- Wchodzimy w następny etap procesu montażu Wi-Fi w pendolino. Za tydzień lub dwa powstanie model montażu - mówi Jarosław Oniszczuk, członek zarządu PKP Intercity. - Przede wszystkim musimy zabezpieczyć pendolino dla potrzeb przewozowych. Wypadek, który zdarzył się koło Opola (na początku kwietnia tego roku) skomplikował nam proces wejścia sieci do składów - dodaje.
Jak opisuje, na czas montażu Wi-Fi przynajmniej jeden skład musiałby być wyłączony z eksploatacji, żeby przetestować jego działanie. - Musimy przede wszystkim dbać o pasażerów i o dostępność tego taboru. W tej chwili trwają rozmowy z Alstomem (producentem pendolino) i są dosyć zaawansowane - wyjaśnia Oniszczuk.

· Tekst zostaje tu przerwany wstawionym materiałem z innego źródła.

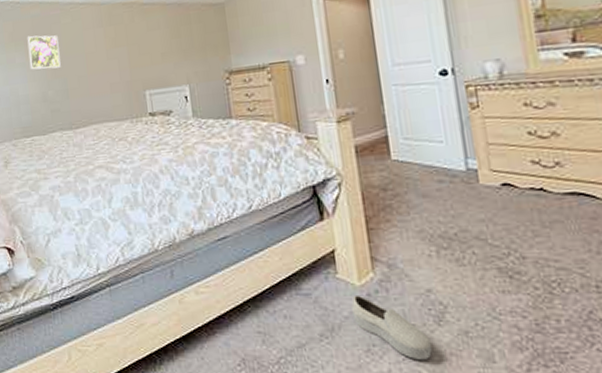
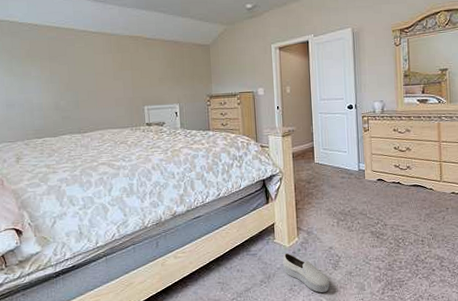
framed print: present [27,35,61,70] -> none [43,54,73,83]

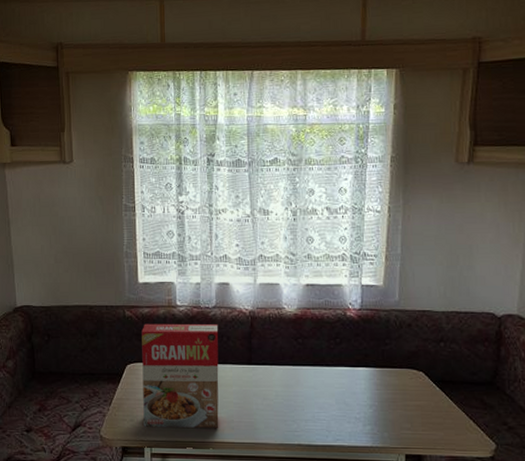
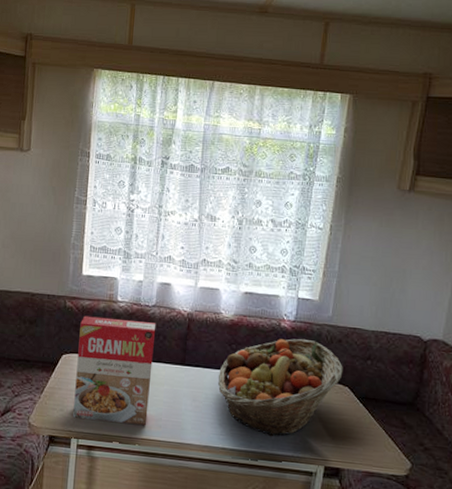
fruit basket: none [286,326,416,429] -> present [218,338,343,437]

- Mam nadzieję, że do końca przyszłego roku sieć już będzie. Chodzi nie tylko o Wi-Fi, lecz także o sygnał GSM, bo pasażerowie też mają problemy z telefonami. Chcemy to kompleksowo zrobić, żeby był zarówno dobry sygnał do telefonów, jak i Wi-Fi - dodaje.
Z posiadanych przez PKP Intercity składów pasażerskich tylko w pendolino nie ma Wi-Fi. Usługa taka działa w pozostałych zakupionych pociągach, w dartach i flirtach.